How has your art style changed over time?
My work used to not include any botanicals! I did all abstract and geometric patterns - It turned my world upside down when I realized I could use plants as my subject matter. The shift to botanicals has proven to be very fulfilling as inspiration is everywhere. As I have gotten further into this style I have also started to incorporate more color. The idea of damaging an original drawing with watercolors or markers was a bit stifling. The flexibility to add color to a piece digitally is what really allowed me to push myself artistically.
What projects are you working on right now?
In the last year I have been focusing on and actively seeking out more packaging design opportunities. As a consumer, I always gravitate to beautiful, thoughtful designs while shopping. So having the opportunity to create those designs myself is incredibly exciting.
I am currently working on several projects in the Food & Beverage and Beauty industries. If all goes according to plan, I should have several swoon-worthy projects to share later this year!
Do you have a favourite tool or feature in Procreate?
I like to keep really organized while I draw, so I appreciate the flexibility of the Layers Panel. My most frequently used feature is the “Reference” layer, which I use for adding color in a non-destructive way, underneath linework. It keeps the whole color palette flexible and allows for great accuracy in color placement. I also love how the Layers stay intact when exported to Photoshop® - game changer!
Do you have a favourite brush to use?
I use a modified version of the Ink Bleed brush for about 99% of my drawings. I’ve added a small percentage of Streamline to mine, and I fine-tuned the taper of the brush to feel like my favorite drawing pens.
How has Procreate changed or affected the way you work as an artist?
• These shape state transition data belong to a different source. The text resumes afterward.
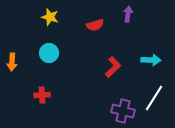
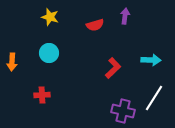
purple arrow: moved 3 px left, 2 px down
red L-shape: moved 1 px down
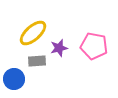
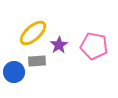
purple star: moved 3 px up; rotated 18 degrees counterclockwise
blue circle: moved 7 px up
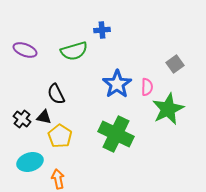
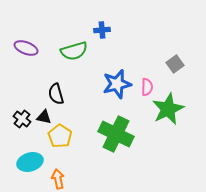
purple ellipse: moved 1 px right, 2 px up
blue star: rotated 20 degrees clockwise
black semicircle: rotated 10 degrees clockwise
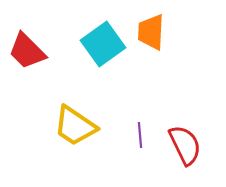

My work used to require so much drawing / scanning / retouching. For a client to request an edit, I would have to redraw a section and digitally manipulate the image. It was so incredibly time consuming! I think it goes without saying, but the ability to easily edit images on the fly is akin to magic. Even when I do hand-drawn pieces, I will often start with a digital sketch these days to make sure my client and I are on the same page.